### Records from a collection
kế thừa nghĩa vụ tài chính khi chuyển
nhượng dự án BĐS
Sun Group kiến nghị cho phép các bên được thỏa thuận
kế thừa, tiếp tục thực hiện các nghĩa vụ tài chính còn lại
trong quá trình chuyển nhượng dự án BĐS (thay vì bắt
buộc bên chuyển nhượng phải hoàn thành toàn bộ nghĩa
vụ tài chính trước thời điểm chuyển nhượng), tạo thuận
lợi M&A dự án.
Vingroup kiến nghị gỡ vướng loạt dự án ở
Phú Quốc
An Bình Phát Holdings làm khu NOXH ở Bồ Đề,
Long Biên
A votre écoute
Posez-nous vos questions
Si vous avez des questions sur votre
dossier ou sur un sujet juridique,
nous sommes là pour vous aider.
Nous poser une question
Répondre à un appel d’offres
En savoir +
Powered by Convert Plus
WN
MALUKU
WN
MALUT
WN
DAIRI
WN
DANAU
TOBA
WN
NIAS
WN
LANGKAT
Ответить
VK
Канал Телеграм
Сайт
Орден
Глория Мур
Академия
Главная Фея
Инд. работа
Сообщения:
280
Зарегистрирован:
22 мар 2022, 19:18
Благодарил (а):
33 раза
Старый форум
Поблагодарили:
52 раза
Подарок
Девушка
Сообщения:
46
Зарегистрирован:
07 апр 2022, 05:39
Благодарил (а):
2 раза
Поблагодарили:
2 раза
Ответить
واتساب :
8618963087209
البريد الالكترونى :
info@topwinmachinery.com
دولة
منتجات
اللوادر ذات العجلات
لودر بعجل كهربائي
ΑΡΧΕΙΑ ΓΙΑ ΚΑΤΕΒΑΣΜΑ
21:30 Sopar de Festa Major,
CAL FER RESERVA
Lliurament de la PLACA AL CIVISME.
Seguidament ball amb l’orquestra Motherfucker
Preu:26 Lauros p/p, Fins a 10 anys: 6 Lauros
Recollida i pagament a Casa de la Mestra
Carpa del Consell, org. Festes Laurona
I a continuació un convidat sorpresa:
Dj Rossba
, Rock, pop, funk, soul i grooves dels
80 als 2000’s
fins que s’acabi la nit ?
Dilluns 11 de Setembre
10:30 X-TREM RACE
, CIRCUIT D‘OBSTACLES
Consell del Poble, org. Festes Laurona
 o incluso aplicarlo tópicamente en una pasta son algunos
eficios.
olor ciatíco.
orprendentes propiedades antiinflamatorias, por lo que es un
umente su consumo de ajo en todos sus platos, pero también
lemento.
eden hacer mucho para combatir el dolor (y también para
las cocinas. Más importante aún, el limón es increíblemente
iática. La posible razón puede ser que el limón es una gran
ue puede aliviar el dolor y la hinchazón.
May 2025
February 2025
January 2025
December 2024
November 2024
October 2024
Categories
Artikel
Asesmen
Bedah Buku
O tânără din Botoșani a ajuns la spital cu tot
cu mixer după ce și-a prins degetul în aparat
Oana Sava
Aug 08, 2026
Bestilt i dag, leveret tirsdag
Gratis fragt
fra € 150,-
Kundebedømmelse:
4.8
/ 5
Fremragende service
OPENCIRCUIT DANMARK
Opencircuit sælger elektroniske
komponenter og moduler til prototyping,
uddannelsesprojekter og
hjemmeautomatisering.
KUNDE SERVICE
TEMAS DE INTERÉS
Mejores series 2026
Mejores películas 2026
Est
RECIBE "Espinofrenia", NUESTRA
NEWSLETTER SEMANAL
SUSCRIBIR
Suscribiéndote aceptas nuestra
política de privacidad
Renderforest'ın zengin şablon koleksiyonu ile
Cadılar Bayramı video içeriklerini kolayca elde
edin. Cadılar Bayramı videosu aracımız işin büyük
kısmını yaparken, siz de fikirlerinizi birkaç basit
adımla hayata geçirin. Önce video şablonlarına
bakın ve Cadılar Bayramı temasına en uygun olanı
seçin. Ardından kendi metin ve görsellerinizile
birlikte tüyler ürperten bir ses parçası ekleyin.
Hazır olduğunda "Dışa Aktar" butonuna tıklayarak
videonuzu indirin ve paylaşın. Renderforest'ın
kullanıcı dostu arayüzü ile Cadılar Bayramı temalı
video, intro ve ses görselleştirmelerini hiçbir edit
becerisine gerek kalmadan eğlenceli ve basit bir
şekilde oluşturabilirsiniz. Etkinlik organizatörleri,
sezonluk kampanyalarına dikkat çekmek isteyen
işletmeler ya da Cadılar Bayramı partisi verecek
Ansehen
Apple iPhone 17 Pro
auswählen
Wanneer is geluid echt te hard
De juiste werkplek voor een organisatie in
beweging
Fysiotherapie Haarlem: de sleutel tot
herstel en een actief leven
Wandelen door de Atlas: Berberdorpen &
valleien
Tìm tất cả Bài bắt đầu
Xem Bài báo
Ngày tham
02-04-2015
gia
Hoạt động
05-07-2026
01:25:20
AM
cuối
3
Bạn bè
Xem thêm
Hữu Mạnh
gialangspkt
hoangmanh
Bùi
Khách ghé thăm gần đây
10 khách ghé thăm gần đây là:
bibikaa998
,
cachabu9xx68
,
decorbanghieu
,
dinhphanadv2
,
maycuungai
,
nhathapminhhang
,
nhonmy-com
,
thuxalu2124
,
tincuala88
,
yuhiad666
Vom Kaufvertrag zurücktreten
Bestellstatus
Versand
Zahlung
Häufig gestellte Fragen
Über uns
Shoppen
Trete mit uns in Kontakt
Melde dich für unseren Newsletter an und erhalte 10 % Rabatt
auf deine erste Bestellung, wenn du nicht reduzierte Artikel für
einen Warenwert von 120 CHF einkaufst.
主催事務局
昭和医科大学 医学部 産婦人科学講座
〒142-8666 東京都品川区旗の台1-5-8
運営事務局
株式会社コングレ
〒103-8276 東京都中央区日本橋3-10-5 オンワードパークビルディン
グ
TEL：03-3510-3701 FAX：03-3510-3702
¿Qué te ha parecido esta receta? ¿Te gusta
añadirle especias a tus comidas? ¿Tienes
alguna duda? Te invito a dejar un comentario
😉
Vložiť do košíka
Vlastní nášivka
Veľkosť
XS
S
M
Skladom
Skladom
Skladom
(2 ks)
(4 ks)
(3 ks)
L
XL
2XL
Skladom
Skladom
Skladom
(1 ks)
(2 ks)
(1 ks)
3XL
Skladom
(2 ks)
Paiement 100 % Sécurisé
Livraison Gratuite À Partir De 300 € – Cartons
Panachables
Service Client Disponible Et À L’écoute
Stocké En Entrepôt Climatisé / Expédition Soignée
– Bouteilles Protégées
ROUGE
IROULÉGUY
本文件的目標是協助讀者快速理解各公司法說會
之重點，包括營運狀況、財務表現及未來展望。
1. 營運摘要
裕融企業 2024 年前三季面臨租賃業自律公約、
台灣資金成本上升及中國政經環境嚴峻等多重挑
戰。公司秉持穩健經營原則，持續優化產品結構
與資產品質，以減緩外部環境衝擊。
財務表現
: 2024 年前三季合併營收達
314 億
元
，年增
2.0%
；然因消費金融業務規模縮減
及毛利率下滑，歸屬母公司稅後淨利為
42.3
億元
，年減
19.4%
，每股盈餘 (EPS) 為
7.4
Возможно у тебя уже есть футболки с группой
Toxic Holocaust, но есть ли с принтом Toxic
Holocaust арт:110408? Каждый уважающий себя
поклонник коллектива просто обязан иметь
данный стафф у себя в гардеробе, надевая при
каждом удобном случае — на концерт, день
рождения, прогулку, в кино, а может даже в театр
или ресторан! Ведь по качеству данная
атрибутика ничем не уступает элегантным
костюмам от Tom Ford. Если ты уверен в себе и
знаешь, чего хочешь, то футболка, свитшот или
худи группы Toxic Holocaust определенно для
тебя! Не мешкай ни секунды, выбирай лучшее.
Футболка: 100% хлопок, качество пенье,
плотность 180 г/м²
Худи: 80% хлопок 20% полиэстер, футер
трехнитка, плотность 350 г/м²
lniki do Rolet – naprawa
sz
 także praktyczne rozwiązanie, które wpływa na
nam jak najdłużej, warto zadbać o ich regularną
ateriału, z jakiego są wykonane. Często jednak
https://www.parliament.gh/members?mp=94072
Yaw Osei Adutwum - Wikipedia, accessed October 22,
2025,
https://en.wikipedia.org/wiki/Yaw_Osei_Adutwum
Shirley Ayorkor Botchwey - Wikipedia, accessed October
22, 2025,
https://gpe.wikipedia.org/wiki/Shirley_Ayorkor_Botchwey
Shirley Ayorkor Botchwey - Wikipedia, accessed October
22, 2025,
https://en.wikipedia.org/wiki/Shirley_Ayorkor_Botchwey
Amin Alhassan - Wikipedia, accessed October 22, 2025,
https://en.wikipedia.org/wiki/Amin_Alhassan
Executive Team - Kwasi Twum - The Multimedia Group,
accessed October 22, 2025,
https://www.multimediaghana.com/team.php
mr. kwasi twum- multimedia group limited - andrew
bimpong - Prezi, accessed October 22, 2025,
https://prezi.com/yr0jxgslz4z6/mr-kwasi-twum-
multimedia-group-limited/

### EXERCISE PROMPT
Look above for the line with "атрибутика ничем не уступает элегантным" and the line with "Худи: 80% хлопок 20% полиэстер, футер"; transcribe both and all lines in between, exactly, and nothing else.

### SOLUTION TO THE PROBLEM
атрибутика ничем не уступает элегантным
костюмам от Tom Ford. Если ты уверен в себе и
знаешь, чего хочешь, то футболка, свитшот или
худи группы Toxic Holocaust определенно для
тебя! Не мешкай ни секунды, выбирай лучшее.
Футболка: 100% хлопок, качество пенье,
плотность 180 г/м²
Худи: 80% хлопок 20% полиэстер, футер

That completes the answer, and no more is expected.